If you’re having trouble with the Protocols, simply change the name from “…of Zion” to “…of the Illuminati,” as some believe it was originally titled. Maybe it gets funnier then.

  • As an aside: does he ever call himself a “masculinist?” or is the issue, in his mind, ot that divided?

Thanks for the link Chairman. I wasn’t aware of Onion’s spinoff, OnionAV, by the way.

I have decided to be optimistic about Dave’s prospects: after all, the man has developed a pretty solid skill set.

(OTOH, being a leftist, I recognized that I must first “…destroy Dave Sim as an individual and… ignore his work.” Yes, he really said that. Now, I’ve already muffed the 2nd part, so it behooved me to get serious about the character assassination. The pressure was really on until I realized that no effort was necessary: Dave would finish the job for me himself.)

Ok, yucks aside, here’s what Sim has to say about his future work:

That’s a nice aspiration. But, of course, there’s a problem:

Never mind the fact that many stories don’t address gender relations. Set that aside. Sim’s commentary was always far more dubious/offensive than his comics. Provided he limits himself to a couple of pages of useless pontificating, I think he may be able to pull this off.

[sub]Note to Dave: If you want to share your um interesting ideas, try a blog. That’s what they’re for, after all.[/sub]

Say, Dave never wrote about the Stylites (Pillar Saints,) did he? If not, he should have, since he’s attempting to become the modern-day equivalent of a pillar-sitting religious ascetic, shouting to the crowds below and living a life of worldly denial.

I remember a movie from years ago where a traveler happened upon a religious ascetic hermit that had been sitting in a cauldron of oil for years and years, with the vague idea of withering his penis away in the oil.

That’s Dave Sim these days. Anybody remember that movie?

I never saw the movie, but I read the novelisation. It’s Circle of Iron, and the scene as written is hilarious.

Yeah, this is a common response I get when I read some particularly huffy piece of blowhardism that somebody who’s used to having a media megaphone to spew his opinions has come up with. I wonder how long they’d last if they had to run their opinions through a public discussion board where people who think your ideas are full of, er, baloney, can say so and then explain why at length with circles and arrows on the back to show everyone that you’re full of baloney.

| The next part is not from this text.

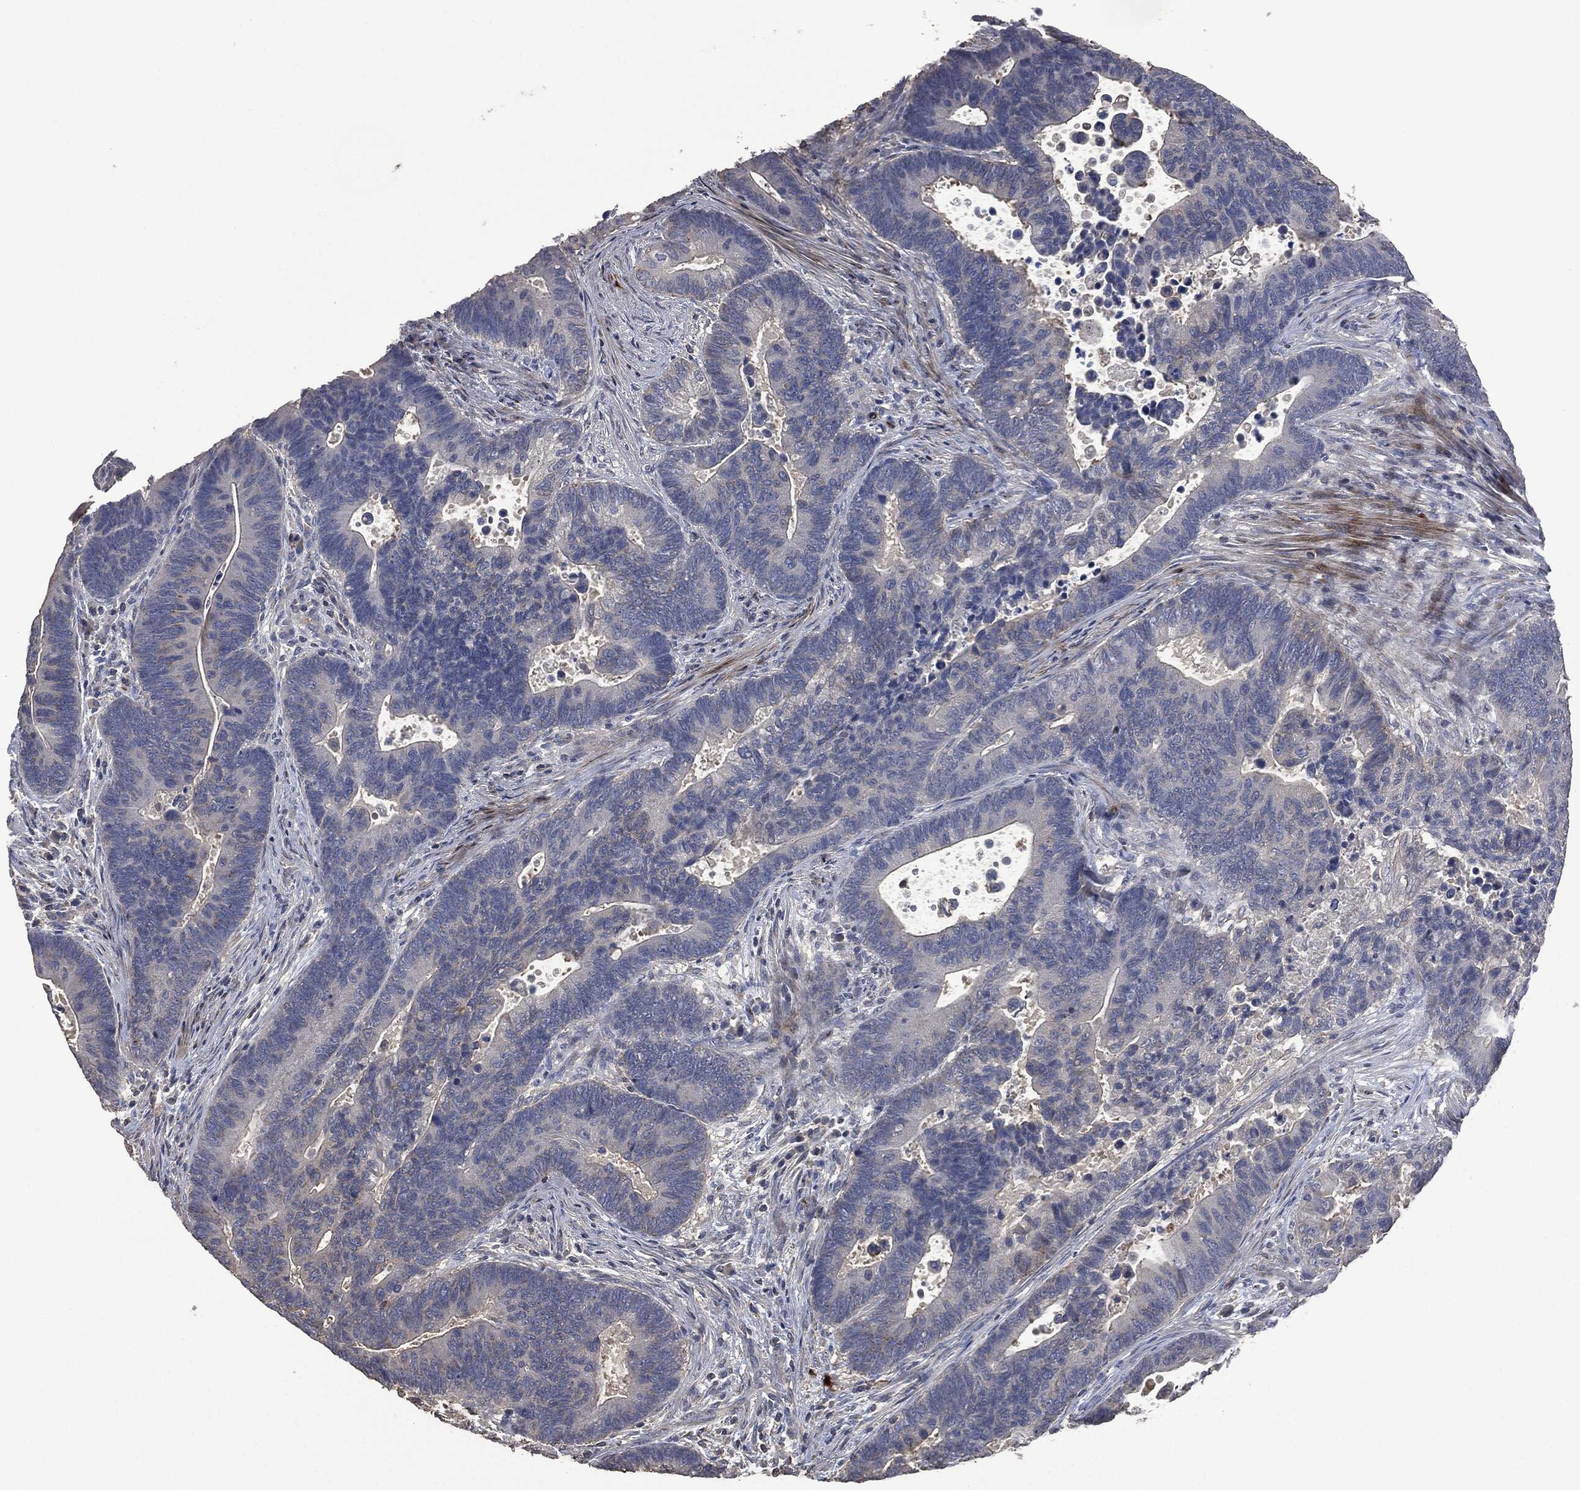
{"staining": {"intensity": "negative", "quantity": "none", "location": "none"}, "tissue": "colorectal cancer", "cell_type": "Tumor cells", "image_type": "cancer", "snomed": [{"axis": "morphology", "description": "Adenocarcinoma, NOS"}, {"axis": "topography", "description": "Colon"}], "caption": "Tumor cells show no significant protein positivity in colorectal cancer (adenocarcinoma). (DAB (3,3'-diaminobenzidine) immunohistochemistry (IHC), high magnification).", "gene": "MSLN", "patient": {"sex": "male", "age": 75}}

I think a guy like Sims wouldn’t last a week in the SDMB. He’d feel like he’d been through a meat grinder by the end of it.

No he wouldn’t.

He’d be one of those types who continues to insist that we don’t see the brilliance of his arguments because we’re not smart enough to understand it or we’ve been mind-controlled by the ‘media’ (run by women this time and not jews) to be unable to think logically about the issue.

That sort of smugness…you know what I mean?

That’s it! Thanks! I seem to remember the look on Carradine’s face when the guy in the oil leaned back to show him that he’d damn near succeeded in his penile, um, dissolution.